Are we alone in the universe? It’s a question that has captivated humanity for centuries, and now, thanks to advances in machine learning, the search for extraterrestrial intelligence (SETI) is being taken to new heights. In a paper published last week in Nature Astronomy, a team of researchers led by Peter Ma of the University of Toronto shared a machine learning method for digging through data from the Breakthrough Listen project to identify signals that could be potential technosignatures — that is, indications of technological complexity that suggest an intelligent alien civilization.
Have we been contacted by aliens yet? What would it take to make a connection with an alien civilization? Could evidence of an alien civilization already exist in the data we’ve collected? In this blog post, we explore the advances in machine learning that could help answer these questions and revolutionize the search for extraterrestrial intelligence.

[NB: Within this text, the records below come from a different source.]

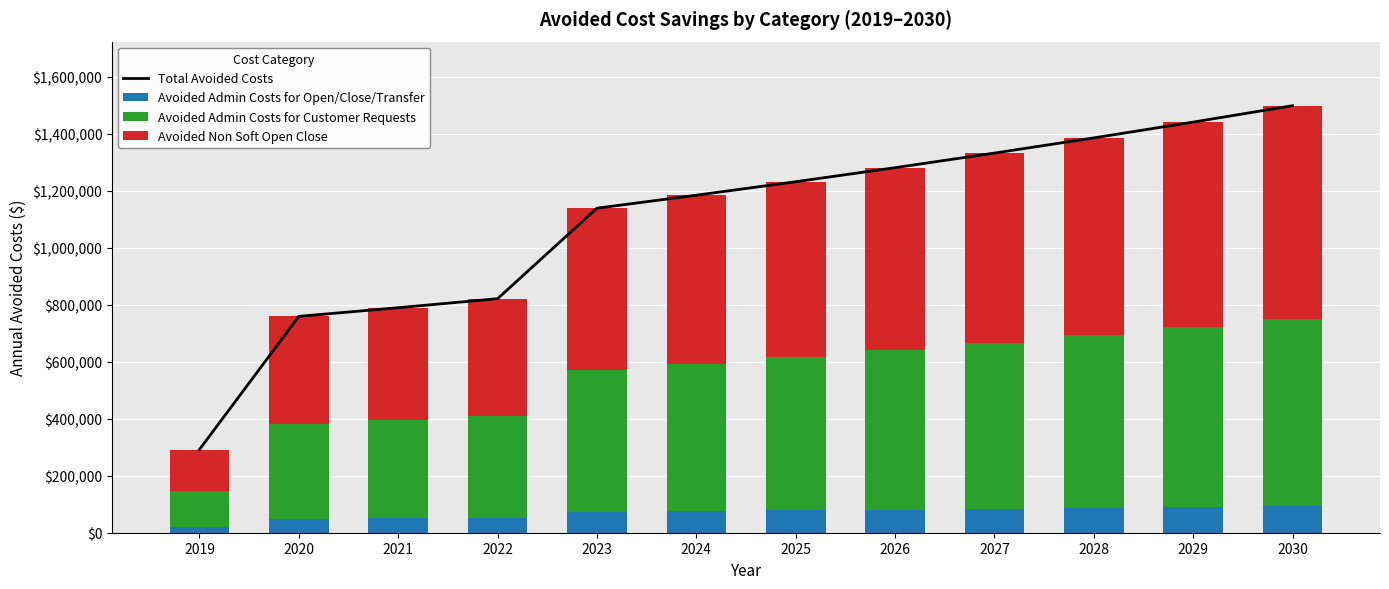

How many data points in Avoided Admin Costs for Open/Close/Transfer are less than 78111?

6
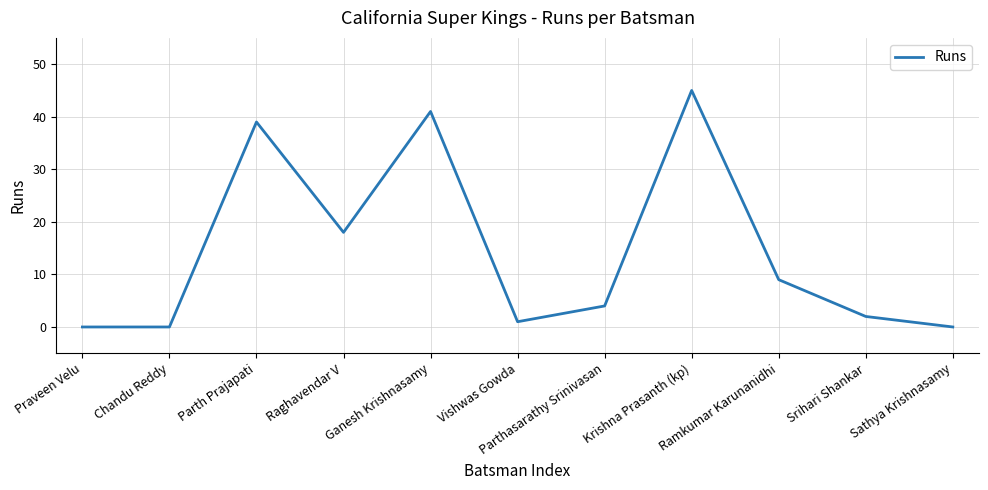

At which label is the value closest to 22?

Raghavendar V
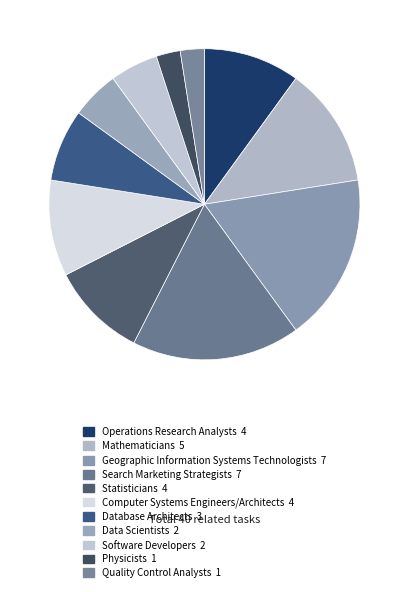

The Software Developers slice represents 5% of the pie. True or false?

True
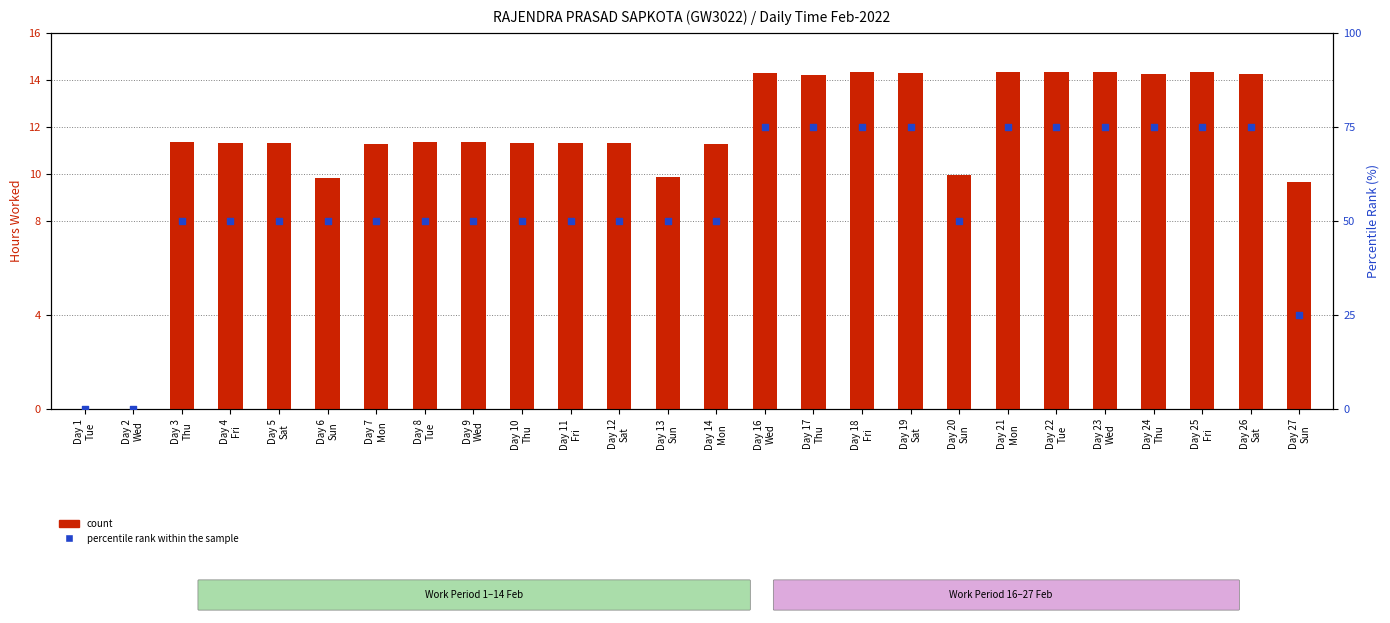

Which series has the largest total across all categories?

percentile rank within the sample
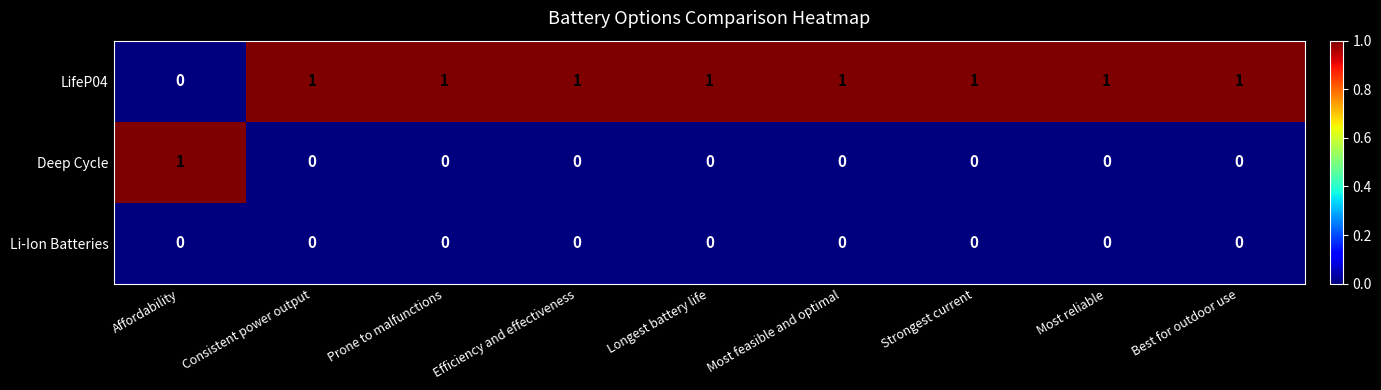

True or false: LifeP04 has a value of 1 at Most reliable.

True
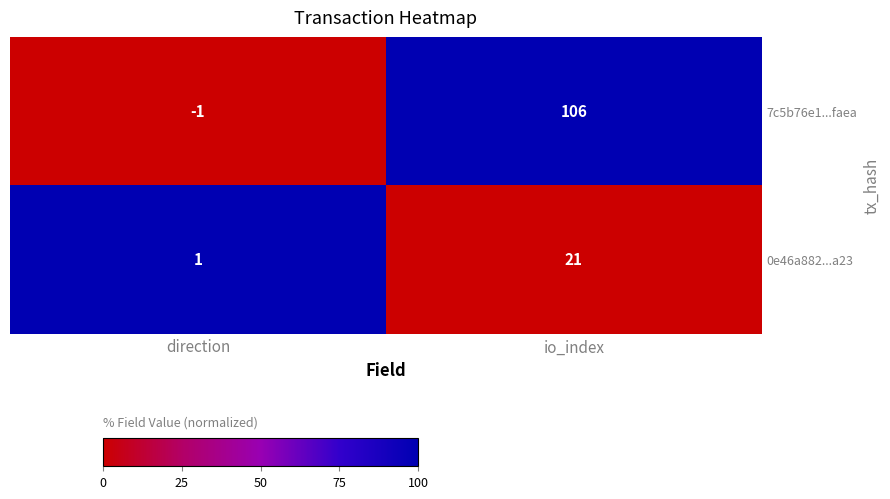

What is the difference between the highest and lowest values at io_index?

85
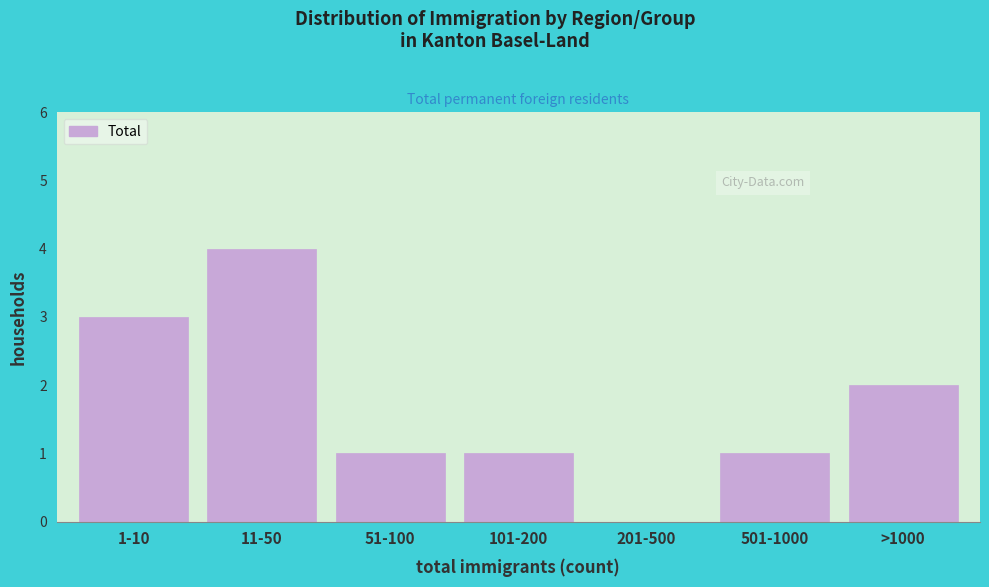

Reading left to right, transcribe all the data shown in this chart.

1-10=3	11-50=4	51-100=1	101-200=1	201-500=0	501-1000=1	>1000=2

SETI researchers believe that any alien civilization interested in the stars would likely be looking at a particular part of the electromagnetic spectrum called narrow-band radio. This is because radio frequencies are particularly efficient for sending signals, and when we, as humans, communicate using radio waves, we use a narrow band because that’s more efficient. This section of the radio band, at around the 1420MHz range, is known as the hydrogen line and is key to studying all sorts of astronomical targets.

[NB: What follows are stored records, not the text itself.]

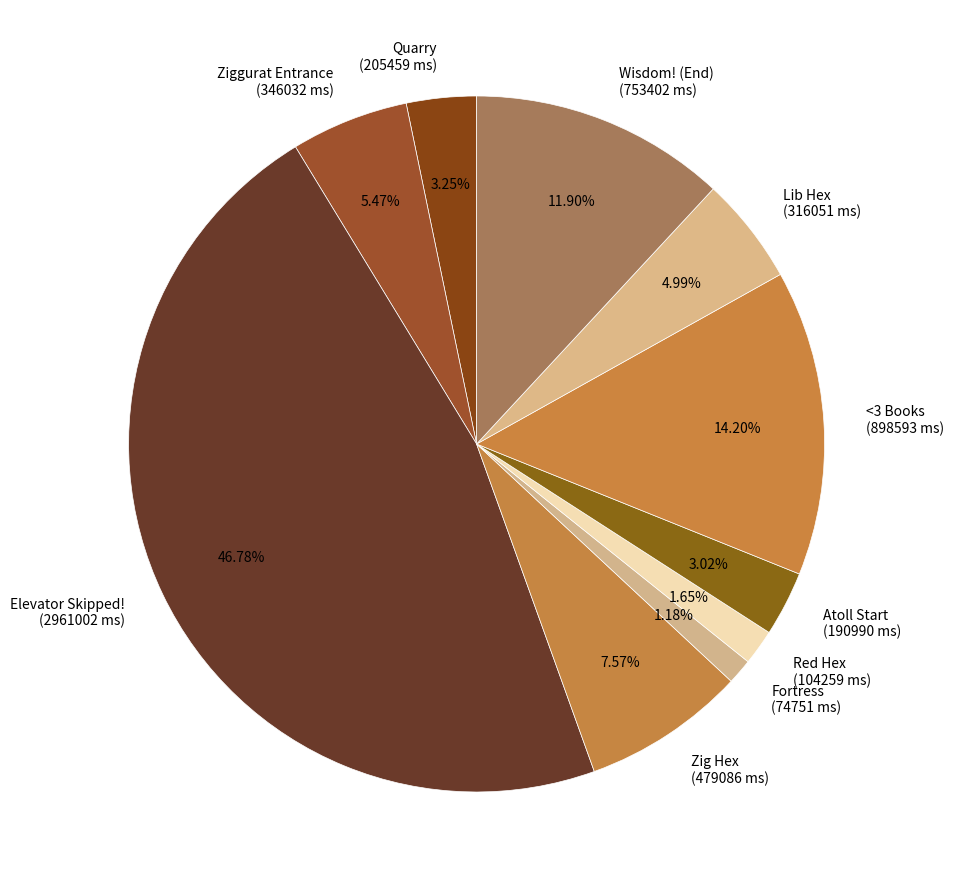

Is there any slice that represents more than half of the pie?

No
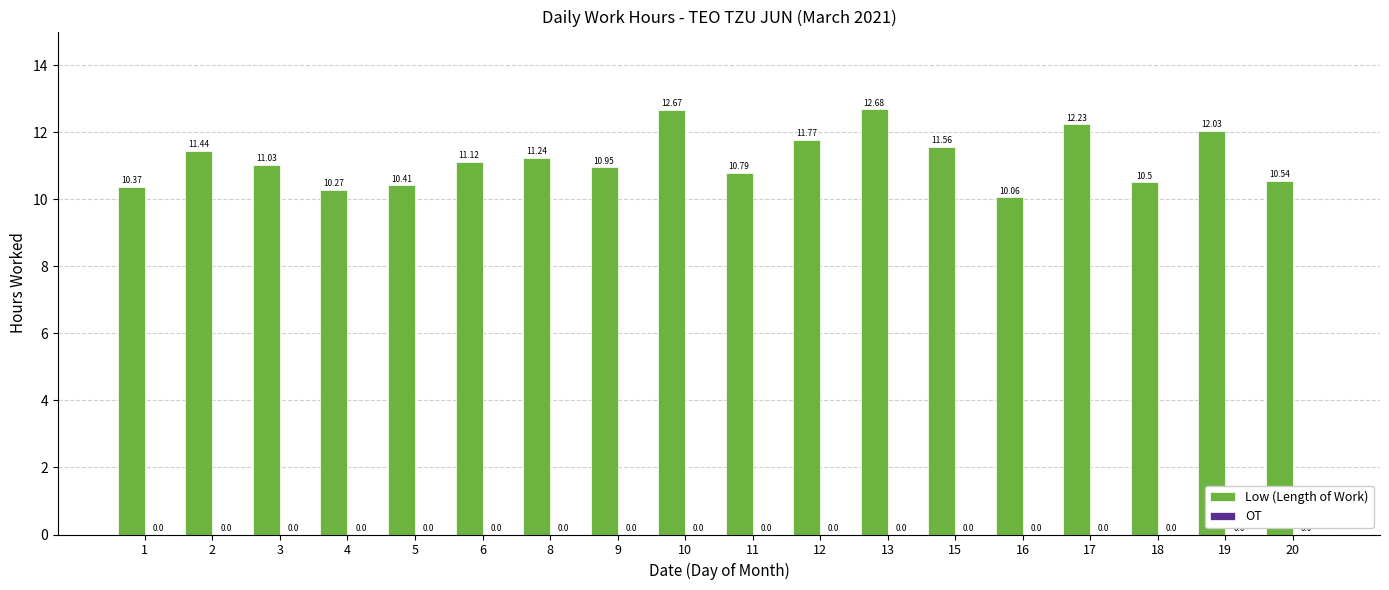

Rank the categories by value from highest to lowest.

13, 10, 17, 19, 12, 15, 2, 8, 6, 3, 9, 11, 20, 18, 5, 1, 4, 16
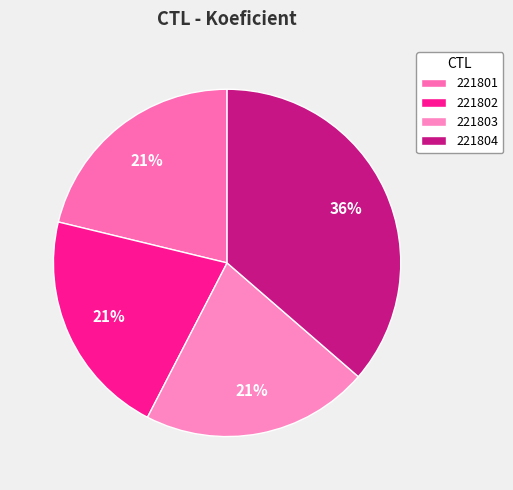

To the nearest percent, what is the difference between the largest and smallest slice percentages?

15%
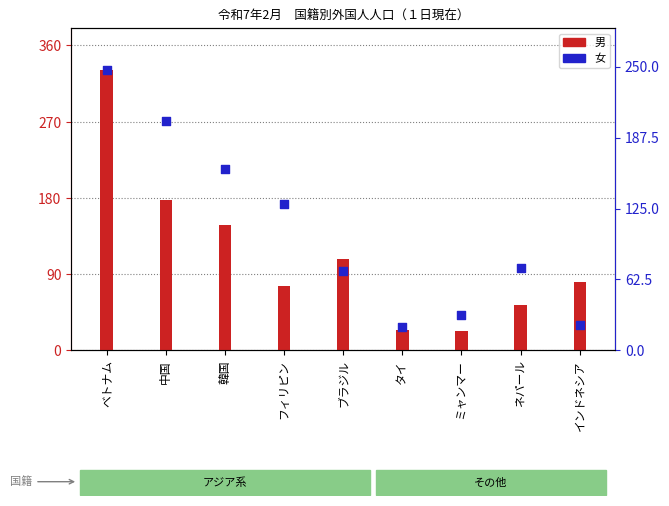

What is the total value across all series at フィリピン?

205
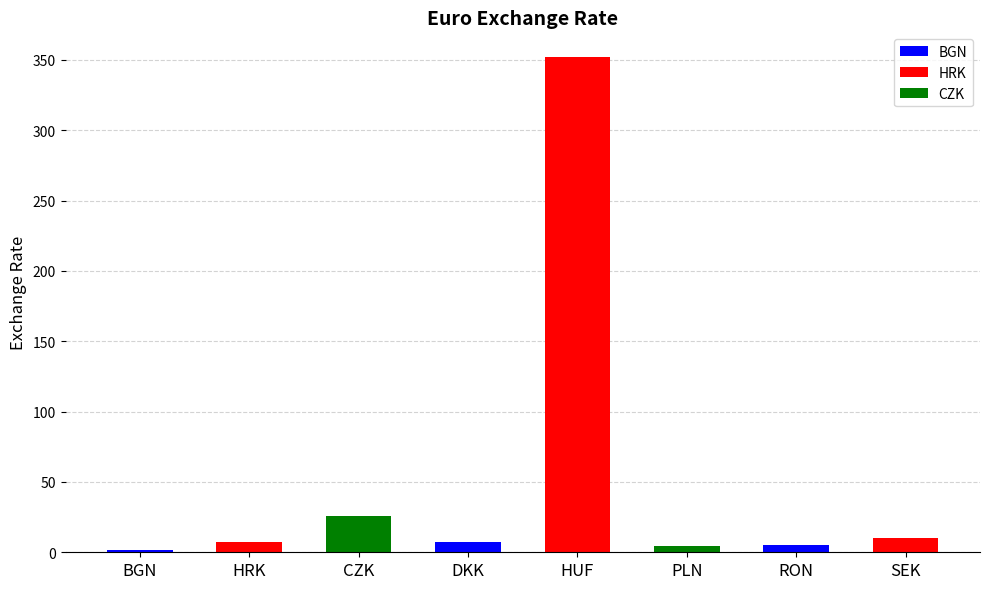

What is the approximate value at SEK?

10.1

Ma’s research focuses on a new machine learning method for searching through this data. Instead of searching for straight lines, which indicate a signal’s presence, the researchers fed in original observations and then simulated the kind of signals they are interested in and trained their algorithm to recognize these signals. This allows a more flexible approach to signal recognition, picking up anomalies in the narrow band that flick on and off, even if they don’t have the simple line shape that the traditional algorithm would flag.
This makes the approach faster and more efficient, and it’s an important development given that SETI is essentially a numbers game. The challenge is to get enough data from enough telescopes to increase the chances of making a detection. Combing through all of that data to find the needle in the cosmic haystack requires increasingly efficient methods.

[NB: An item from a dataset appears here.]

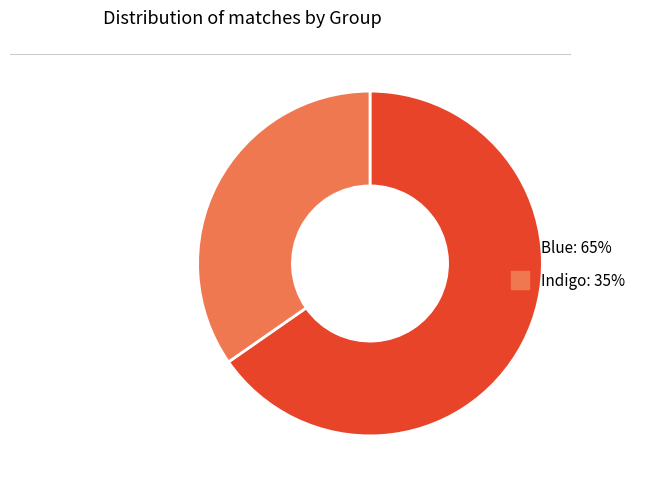

Is there a majority slice in this chart?

Yes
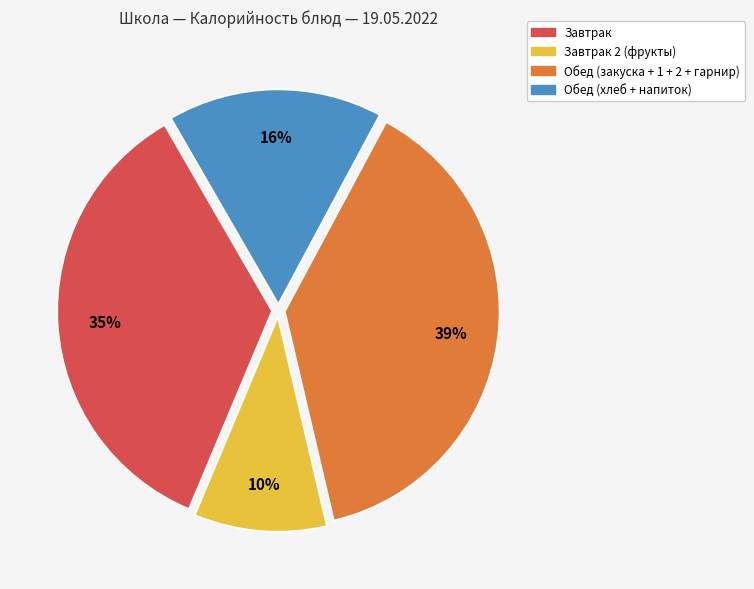

Is there a majority slice in this chart?

No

The wider field of SETI is an unusual enterprise in that researchers can dedicate their entire careers to searching for something that may or may not be out there. But even if life does exist beyond our planet, we may never have the chance to discover it. On the other hand, there’s the tantalizing possibility that humanity could detect an intriguing signal tomorrow or even that evidence of an alien civilization could already exist in the reams of data that have been collected from decades of listening to the skies.
So, as humanity becomes more and more adept at observing the universe and learning about its history, the question of whether we are alone has never been more pointed. With advances in machine learning, the search for extraterrestrial intelligence is being taken to new heights. Who knows, there might be a groundbreaking signal sitting on some hard drive in a basement right now. Someone’s got to look, right?